Carotid/vertebral artery stenosis is a narrowing in the neck of an artery that supplies blood to the brain. Carotid artery dissection begins as a tear in one of the carotid arteries of the neck, which allows blood under arterial pressure to enter the wall of the artery and split its layers. At times, these may cause ischemic strokes by reducing blood flow to parts of the brain. In carefully selected patients, our specialists are able to insert a metal stent or use a balloon in these narrowings to restore blood flow to the brain.
Intracranial cerebral artery stenosis occurs when an artery inside the skull becomes narrowed by plaque or disease. At times, this blockage causes ischemic strokes. In very carefully selected patients, our specialists are able to treat these narrowings by inserting a tiny metal stent or using a balloon to open up the blockage to restore blood flow to the brain.

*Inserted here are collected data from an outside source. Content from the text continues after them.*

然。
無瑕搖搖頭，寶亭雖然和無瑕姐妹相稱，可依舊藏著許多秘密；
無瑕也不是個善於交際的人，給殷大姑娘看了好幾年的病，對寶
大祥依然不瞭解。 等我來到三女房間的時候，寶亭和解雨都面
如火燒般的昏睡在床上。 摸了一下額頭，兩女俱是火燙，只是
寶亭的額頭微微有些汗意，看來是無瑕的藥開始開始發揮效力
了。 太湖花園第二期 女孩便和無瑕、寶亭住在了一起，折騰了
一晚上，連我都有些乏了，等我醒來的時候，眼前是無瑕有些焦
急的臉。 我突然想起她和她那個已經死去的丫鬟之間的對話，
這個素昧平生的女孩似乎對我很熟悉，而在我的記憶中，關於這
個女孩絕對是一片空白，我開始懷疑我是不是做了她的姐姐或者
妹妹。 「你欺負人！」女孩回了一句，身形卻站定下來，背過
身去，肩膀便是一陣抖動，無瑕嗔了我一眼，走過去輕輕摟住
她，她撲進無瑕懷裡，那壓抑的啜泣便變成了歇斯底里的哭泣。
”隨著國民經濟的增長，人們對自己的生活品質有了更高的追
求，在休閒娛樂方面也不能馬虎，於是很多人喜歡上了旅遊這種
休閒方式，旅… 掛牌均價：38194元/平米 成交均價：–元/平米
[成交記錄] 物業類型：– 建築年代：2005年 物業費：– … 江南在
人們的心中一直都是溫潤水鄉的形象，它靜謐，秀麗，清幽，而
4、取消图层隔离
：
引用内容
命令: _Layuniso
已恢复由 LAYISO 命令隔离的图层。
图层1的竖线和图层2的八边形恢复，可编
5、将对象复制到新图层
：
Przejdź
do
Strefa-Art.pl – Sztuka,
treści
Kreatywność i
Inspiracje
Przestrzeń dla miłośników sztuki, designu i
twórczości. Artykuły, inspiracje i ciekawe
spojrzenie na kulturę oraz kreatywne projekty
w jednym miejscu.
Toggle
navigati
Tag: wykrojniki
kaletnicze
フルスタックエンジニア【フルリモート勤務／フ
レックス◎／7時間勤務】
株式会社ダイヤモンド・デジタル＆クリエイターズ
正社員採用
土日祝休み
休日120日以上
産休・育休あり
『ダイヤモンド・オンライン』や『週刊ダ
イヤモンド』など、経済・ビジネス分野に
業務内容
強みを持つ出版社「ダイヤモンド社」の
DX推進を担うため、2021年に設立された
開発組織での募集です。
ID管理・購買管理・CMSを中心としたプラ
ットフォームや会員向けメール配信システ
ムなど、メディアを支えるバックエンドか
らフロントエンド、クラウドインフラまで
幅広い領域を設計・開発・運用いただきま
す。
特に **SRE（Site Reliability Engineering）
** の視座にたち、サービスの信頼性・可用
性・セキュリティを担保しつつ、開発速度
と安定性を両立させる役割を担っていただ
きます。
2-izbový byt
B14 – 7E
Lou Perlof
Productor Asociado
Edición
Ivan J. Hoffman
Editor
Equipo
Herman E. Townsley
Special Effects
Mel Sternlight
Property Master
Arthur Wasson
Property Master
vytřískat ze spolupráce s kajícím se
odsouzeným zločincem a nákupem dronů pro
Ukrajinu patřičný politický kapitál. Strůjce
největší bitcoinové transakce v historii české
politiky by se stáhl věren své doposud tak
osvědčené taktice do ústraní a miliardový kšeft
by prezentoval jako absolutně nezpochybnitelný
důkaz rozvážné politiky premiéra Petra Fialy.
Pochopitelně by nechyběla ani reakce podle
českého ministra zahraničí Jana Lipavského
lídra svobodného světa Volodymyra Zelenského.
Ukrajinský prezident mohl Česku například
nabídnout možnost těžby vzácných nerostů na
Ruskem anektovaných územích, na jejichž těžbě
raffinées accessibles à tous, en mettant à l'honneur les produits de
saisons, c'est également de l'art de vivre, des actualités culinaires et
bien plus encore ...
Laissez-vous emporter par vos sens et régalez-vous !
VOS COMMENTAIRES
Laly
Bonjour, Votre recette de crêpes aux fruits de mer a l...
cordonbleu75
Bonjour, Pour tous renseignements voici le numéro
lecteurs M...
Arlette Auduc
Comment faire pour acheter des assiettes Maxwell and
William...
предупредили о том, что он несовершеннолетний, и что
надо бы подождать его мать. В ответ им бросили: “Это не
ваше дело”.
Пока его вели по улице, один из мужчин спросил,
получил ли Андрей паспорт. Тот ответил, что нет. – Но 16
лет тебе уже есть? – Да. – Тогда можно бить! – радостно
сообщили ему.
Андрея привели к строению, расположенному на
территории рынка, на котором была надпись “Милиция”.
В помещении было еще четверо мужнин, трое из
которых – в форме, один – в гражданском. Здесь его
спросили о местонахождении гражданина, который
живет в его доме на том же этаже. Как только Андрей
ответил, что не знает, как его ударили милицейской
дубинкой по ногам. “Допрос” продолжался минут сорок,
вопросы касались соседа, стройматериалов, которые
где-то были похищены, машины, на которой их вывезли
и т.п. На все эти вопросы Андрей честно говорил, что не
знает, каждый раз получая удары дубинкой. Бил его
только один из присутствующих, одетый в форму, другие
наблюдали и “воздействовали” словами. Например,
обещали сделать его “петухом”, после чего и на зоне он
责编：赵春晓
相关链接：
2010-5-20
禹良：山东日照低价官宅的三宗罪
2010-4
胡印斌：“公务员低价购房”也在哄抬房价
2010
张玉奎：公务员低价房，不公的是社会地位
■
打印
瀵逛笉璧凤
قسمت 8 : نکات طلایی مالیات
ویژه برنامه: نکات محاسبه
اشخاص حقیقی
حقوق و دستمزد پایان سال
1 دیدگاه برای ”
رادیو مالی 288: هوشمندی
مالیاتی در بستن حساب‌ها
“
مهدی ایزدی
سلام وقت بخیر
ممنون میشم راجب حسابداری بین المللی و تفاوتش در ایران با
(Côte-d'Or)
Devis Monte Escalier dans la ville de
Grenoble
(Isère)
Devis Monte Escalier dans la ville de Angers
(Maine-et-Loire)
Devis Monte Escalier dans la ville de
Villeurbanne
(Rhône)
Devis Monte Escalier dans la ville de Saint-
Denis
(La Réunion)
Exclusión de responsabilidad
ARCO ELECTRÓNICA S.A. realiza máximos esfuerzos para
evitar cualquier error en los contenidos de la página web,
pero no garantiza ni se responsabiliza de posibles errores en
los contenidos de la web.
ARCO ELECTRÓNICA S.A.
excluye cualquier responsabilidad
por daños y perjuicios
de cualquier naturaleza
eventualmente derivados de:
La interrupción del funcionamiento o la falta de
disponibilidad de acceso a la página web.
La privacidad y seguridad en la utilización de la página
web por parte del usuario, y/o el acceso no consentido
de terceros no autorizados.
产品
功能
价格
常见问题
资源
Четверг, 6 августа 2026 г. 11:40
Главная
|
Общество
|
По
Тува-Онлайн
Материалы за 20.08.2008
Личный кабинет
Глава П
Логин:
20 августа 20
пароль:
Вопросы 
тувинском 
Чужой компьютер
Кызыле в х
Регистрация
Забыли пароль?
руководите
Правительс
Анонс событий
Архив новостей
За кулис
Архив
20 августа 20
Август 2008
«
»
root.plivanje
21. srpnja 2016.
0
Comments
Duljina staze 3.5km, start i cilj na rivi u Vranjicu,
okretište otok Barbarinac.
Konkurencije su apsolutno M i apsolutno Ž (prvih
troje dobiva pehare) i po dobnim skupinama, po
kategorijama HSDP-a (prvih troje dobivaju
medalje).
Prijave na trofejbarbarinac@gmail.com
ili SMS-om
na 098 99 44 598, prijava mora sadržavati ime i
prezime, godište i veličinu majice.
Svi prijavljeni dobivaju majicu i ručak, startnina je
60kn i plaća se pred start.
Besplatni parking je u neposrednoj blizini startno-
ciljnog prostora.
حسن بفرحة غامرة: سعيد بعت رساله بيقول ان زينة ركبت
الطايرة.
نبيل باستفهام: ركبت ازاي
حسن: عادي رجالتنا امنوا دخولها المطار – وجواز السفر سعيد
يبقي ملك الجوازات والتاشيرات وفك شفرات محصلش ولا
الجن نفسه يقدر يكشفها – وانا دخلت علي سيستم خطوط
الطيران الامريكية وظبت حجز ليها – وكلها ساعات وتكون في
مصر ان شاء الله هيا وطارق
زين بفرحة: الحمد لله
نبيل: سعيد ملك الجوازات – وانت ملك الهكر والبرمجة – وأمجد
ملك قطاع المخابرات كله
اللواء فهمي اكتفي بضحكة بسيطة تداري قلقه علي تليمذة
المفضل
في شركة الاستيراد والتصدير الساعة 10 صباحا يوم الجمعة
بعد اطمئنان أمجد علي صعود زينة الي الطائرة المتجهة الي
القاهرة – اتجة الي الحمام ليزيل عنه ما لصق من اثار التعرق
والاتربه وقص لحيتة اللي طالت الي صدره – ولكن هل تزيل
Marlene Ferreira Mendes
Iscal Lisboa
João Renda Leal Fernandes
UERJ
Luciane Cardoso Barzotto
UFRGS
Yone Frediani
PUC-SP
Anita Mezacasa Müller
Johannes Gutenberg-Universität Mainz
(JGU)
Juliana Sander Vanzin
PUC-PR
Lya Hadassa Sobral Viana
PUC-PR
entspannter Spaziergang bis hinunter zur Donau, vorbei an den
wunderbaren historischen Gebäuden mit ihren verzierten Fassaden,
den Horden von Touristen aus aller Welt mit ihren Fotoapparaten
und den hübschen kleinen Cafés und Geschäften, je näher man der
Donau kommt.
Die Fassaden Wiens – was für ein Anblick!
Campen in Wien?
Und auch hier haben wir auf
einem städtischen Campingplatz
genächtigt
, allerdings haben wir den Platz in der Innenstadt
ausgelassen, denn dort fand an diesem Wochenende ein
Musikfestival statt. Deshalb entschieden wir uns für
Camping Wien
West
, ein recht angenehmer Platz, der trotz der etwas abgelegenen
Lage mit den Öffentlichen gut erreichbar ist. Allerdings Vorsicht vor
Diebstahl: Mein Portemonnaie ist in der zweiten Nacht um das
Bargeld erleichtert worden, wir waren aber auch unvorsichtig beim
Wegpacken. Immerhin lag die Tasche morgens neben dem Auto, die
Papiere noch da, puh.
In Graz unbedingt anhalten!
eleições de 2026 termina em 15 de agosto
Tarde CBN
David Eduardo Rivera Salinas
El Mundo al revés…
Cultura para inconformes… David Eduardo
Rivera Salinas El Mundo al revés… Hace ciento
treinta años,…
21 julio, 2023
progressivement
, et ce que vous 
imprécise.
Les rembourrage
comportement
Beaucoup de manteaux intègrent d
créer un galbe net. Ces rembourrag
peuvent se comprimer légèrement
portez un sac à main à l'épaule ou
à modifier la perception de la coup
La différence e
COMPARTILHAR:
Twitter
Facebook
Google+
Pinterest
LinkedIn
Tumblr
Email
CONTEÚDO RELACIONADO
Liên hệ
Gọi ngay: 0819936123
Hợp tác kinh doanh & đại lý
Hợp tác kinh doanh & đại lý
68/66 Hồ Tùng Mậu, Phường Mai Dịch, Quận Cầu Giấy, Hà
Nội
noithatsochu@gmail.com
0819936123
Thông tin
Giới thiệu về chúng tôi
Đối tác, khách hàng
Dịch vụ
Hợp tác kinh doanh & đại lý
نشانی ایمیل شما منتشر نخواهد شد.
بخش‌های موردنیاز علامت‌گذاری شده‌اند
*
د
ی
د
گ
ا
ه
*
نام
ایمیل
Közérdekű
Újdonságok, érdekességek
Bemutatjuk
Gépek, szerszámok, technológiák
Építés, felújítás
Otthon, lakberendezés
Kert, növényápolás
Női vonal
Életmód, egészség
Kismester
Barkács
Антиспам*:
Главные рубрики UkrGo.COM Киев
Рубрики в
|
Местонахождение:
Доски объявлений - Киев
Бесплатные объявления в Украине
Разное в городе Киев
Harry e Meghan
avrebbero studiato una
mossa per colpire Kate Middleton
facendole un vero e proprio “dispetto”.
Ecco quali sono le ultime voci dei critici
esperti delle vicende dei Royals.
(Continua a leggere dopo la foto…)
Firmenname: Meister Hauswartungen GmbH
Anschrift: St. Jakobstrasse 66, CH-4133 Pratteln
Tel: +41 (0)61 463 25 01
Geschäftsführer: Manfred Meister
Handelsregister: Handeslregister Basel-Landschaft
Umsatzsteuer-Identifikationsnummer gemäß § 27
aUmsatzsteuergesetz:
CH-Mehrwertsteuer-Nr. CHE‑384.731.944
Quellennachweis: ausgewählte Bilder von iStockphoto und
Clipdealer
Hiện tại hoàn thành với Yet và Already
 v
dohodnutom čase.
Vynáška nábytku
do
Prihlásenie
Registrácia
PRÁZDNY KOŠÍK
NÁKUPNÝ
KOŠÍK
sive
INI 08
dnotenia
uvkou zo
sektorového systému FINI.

Epistaxis (nosebleeds) occur commonly. Neuroendovascular surgery can be used to treat severe nosebleeds which are difficult to locate or control utilizing traditional treatment. Our specialists are able to utilize microparticles, glue, gelfoam or coils to stop this bleeding, thus allowing the vessel to clot and heal.
In selected patients with head and neck tumors, our specialists inject microparticles, glue, gelfoam or coils to block the blood supply to a tumor. This is usually done prior to surgical removal of the tumor in order to reduce blood loss during surgery, shorten operative time and improve the chances of complete tumor removal.
Cerebral venous sinuses are large veins in the covering of the brain that drain blood from the brain to the neck and down to the heart. Cerebral venous sinus stenosis is a narrowing in these venous sinuses that is frequently seen in patients with pseudotumor cerebri or idiopathic intracranial hypertension (IIH). Untreated IIH can lead to vision loss. In carefully selected patients with IIH, our specialists are able to place a metal stent to treat venous sinus stenosis.